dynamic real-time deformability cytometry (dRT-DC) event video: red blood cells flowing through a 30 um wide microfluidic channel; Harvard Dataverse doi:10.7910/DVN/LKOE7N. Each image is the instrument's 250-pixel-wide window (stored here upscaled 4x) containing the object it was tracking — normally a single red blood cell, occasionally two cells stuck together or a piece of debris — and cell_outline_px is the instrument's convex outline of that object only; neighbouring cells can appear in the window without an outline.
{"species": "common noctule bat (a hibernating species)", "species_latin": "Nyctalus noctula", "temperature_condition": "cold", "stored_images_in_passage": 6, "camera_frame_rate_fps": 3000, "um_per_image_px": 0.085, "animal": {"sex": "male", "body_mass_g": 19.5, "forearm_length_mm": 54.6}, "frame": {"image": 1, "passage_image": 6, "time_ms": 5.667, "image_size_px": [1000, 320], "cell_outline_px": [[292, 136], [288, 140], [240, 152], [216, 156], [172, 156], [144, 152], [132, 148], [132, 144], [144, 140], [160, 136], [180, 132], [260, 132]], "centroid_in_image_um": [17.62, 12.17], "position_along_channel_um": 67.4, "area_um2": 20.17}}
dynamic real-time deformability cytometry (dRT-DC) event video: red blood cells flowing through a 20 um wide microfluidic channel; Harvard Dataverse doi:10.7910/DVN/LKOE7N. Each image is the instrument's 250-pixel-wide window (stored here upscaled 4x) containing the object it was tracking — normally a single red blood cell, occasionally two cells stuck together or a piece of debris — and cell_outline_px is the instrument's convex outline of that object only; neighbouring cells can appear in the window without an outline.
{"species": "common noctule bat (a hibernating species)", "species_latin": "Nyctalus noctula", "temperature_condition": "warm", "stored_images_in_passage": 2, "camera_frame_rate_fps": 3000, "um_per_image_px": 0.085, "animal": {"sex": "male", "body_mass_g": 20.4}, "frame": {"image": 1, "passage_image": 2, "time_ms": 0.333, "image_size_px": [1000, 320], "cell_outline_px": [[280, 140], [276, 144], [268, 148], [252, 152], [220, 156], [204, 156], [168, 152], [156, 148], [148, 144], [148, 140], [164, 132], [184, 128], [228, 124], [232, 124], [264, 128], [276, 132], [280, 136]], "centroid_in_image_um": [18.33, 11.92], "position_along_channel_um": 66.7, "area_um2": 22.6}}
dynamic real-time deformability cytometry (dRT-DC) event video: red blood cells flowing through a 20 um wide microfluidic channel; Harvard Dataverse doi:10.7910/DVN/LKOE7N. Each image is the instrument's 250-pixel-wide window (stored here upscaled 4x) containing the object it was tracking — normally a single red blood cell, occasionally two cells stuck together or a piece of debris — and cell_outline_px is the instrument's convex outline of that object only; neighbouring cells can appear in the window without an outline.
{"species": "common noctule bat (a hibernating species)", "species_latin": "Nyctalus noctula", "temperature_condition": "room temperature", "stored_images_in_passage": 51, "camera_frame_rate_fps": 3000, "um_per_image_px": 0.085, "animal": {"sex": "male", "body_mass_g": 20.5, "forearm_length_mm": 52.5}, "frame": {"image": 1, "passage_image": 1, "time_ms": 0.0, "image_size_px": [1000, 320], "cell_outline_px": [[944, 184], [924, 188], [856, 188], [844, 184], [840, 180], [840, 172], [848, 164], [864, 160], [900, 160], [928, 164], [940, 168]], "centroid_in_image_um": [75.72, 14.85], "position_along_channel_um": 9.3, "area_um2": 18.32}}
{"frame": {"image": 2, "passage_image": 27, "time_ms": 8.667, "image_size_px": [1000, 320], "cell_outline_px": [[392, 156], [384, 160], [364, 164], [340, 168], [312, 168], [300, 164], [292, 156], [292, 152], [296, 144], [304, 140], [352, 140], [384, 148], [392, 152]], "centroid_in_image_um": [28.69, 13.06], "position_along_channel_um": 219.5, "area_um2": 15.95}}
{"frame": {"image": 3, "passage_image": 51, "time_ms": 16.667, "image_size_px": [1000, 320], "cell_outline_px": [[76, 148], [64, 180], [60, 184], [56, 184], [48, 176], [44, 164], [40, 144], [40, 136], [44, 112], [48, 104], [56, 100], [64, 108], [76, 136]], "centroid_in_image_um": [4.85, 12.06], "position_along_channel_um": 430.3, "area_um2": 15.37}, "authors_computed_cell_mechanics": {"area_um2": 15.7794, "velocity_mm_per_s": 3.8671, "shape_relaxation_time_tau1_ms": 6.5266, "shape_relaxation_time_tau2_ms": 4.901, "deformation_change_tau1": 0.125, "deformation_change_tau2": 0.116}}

■ ■ ■

■ Written instruction: Would you reproduce all the entries exactly?

■ Reply:
dynamic real-time deformability cytometry (dRT-DC) event video: red blood cells flowing through a 30 um wide microfluidic channel; Harvard Dataverse doi:10.7910/DVN/LKOE7N. Each image is the instrument's 250-pixel-wide window (stored here upscaled 4x) containing the object it was tracking — normally a single red blood cell, occasionally two cells stuck together or a piece of debris — and cell_outline_px is the instrument's convex outline of that object only; neighbouring cells can appear in the window without an outline.
{"species": "common noctule bat (a hibernating species)", "species_latin": "Nyctalus noctula", "temperature_condition": "cold", "stored_images_in_passage": 6, "camera_frame_rate_fps": 3000, "um_per_image_px": 0.085, "animal": {"sex": "male", "body_mass_g": 19.5, "forearm_length_mm": 54.6}, "frame": {"image": 1, "passage_image": 6, "time_ms": 5.667, "image_size_px": [1000, 320], "cell_outline_px": [[292, 136], [288, 140], [240, 152], [216, 156], [172, 156], [144, 152], [132, 148], [132, 144], [144, 140], [160, 136], [180, 132], [260, 132]], "centroid_in_image_um": [17.62, 12.17], "position_along_channel_um": 67.4, "area_um2": 20.17}}
dynamic real-time deformability cytometry (dRT-DC) event video: red blood cells flowing through a 20 um wide microfluidic channel; Harvard Dataverse doi:10.7910/DVN/LKOE7N. Each image is the instrument's 250-pixel-wide window (stored here upscaled 4x) containing the object it was tracking — normally a single red blood cell, occasionally two cells stuck together or a piece of debris — and cell_outline_px is the instrument's convex outline of that object only; neighbouring cells can appear in the window without an outline.
{"species": "common noctule bat (a hibernating species)", "species_latin": "Nyctalus noctula", "temperature_condition": "warm", "stored_images_in_passage": 2, "camera_frame_rate_fps": 3000, "um_per_image_px": 0.085, "animal": {"sex": "male", "body_mass_g": 20.4}, "frame": {"image": 1, "passage_image": 2, "time_ms": 0.333, "image_size_px": [1000, 320], "cell_outline_px": [[280, 140], [276, 144], [268, 148], [252, 152], [220, 156], [204, 156], [168, 152], [156, 148], [148, 144], [148, 140], [164, 132], [184, 128], [228, 124], [232, 124], [264, 128], [276, 132], [280, 136]], "centroid_in_image_um": [18.33, 11.92], "position_along_channel_um": 66.7, "area_um2": 22.6}}
dynamic real-time deformability cytometry (dRT-DC) event video: red blood cells flowing through a 20 um wide microfluidic channel; Harvard Dataverse doi:10.7910/DVN/LKOE7N. Each image is the instrument's 250-pixel-wide window (stored here upscaled 4x) containing the object it was tracking — normally a single red blood cell, occasionally two cells stuck together or a piece of debris — and cell_outline_px is the instrument's convex outline of that object only; neighbouring cells can appear in the window without an outline.
{"species": "common noctule bat (a hibernating species)", "species_latin": "Nyctalus noctula", "temperature_condition": "room temperature", "stored_images_in_passage": 51, "camera_frame_rate_fps": 3000, "um_per_image_px": 0.085, "animal": {"sex": "male", "body_mass_g": 20.5, "forearm_length_mm": 52.5}, "frame": {"image": 1, "passage_image": 1, "time_ms": 0.0, "image_size_px": [1000, 320], "cell_outline_px": [[944, 184], [924, 188], [856, 188], [844, 184], [840, 180], [840, 172], [848, 164], [864, 160], [900, 160], [928, 164], [940, 168]], "centroid_in_image_um": [75.72, 14.85], "position_along_channel_um": 9.3, "area_um2": 18.32}}
{"frame": {"image": 2, "passage_image": 27, "time_ms": 8.667, "image_size_px": [1000, 320], "cell_outline_px": [[392, 156], [384, 160], [364, 164], [340, 168], [312, 168], [300, 164], [292, 156], [292, 152], [296, 144], [304, 140], [352, 140], [384, 148], [392, 152]], "centroid_in_image_um": [28.69, 13.06], "position_along_channel_um": 219.5, "area_um2": 15.95}}
{"frame": {"image": 3, "passage_image": 51, "time_ms": 16.667, "image_size_px": [1000, 320], "cell_outline_px": [[76, 148], [64, 180], [60, 184], [56, 184], [48, 176], [44, 164], [40, 144], [40, 136], [44, 112], [48, 104], [56, 100], [64, 108], [76, 136]], "centroid_in_image_um": [4.85, 12.06], "position_along_channel_um": 430.3, "area_um2": 15.37}, "authors_computed_cell_mechanics": {"area_um2": 15.7794, "velocity_mm_per_s": 3.8671, "shape_relaxation_time_tau1_ms": 6.5266, "shape_relaxation_time_tau2_ms": 4.901, "deformation_change_tau1": 0.125, "deformation_change_tau2": 0.116}}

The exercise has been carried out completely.